Unusually this Tribunal was not convened in Guantanamo, and the Personal Representative who met with him was not present. The Department of Defense has not offered an explanation as to why this Tribunal was not convened in Guantanamo.

His name is spelled both as "Abdul Al-Rahim Ghulam Rabbani" and "Abu Rahim Moulana Gulam Rabbani" in the document.

===Formerly secret Joint Task Force Guantanamo assessment===

On 25 April 2011, whistleblower organization WikiLeaks published formerly secret assessments drafted by Joint Task Force Guantanamo analysts.
His assessment was twelve pages long, and recommended his continued detention.
It was signed by camp commandant David M. Thomas Jr. and was dated 8 June 2008.
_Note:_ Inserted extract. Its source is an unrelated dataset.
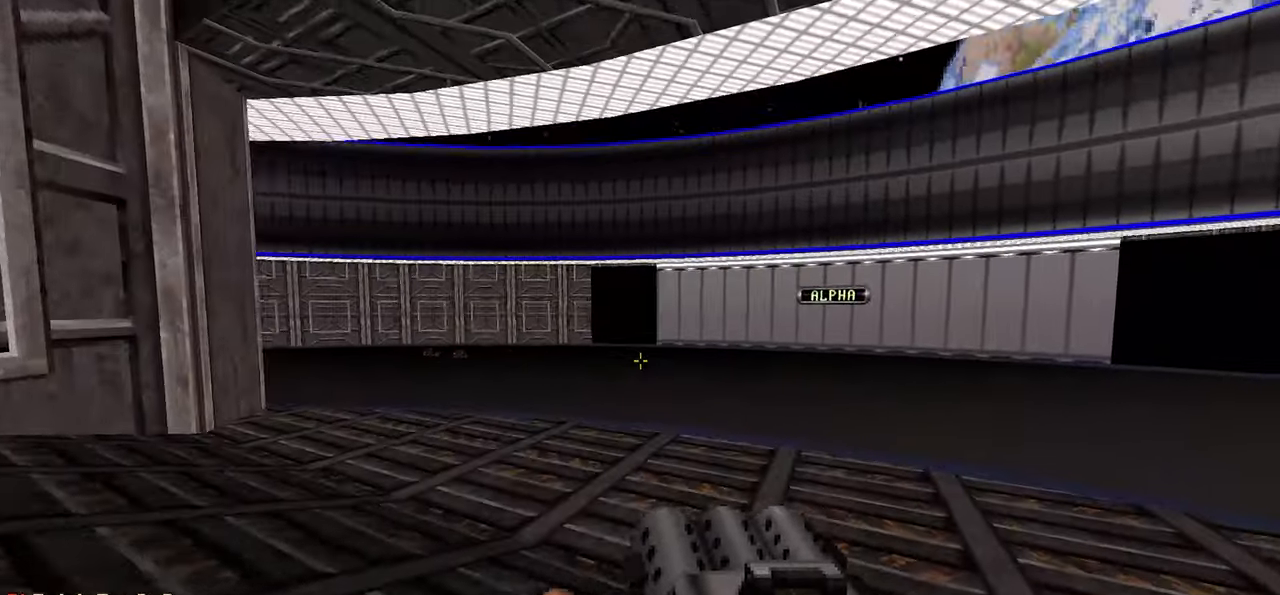
{"keys": ["space", "w"], "mouse": [], "mouse_move": "still", "events": [[17, "d", "up"], [483, "space", "down"]]}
==Joint Review Task Force==

When he assumed office in January 2009 President Barack Obama made a number of promises about the future of Guantanamo.
He promised the use of torture would cease at the camp. He promised to institute a new review system. That new review system was composed of officials from six departments, where the OARDEC reviews were conducted entirely by the Department of Defense. When it reported back, a year later, the Joint Review Task Force classified some individuals as too dangerous to be transferred from Guantanamo, even though there was no evidence to justify laying charges against them. On 9 April 2013, that document was made public after a Freedom of Information Act request.
Abdul Rahim Ghulam Rabbani was one of the 71 individuals deemed too innocent to charge, but too dangerous to release.
Although Obama promised that those deemed too innocent to charge, but too dangerous to release would start to receive reviews from a Periodic Review Board less than a quarter of men have received a review. Rabbani was approved for transfer on 13 May 2021.

==Hunger strike==
Rabbani and his brother participated in the hunger strike that started on 8 August 2005.

==Release==
Rabbani and his brother were transferred to Pakistan on 23 February 2023.

==Death==
Rabbani died of a stomach illness on 1 November 2024.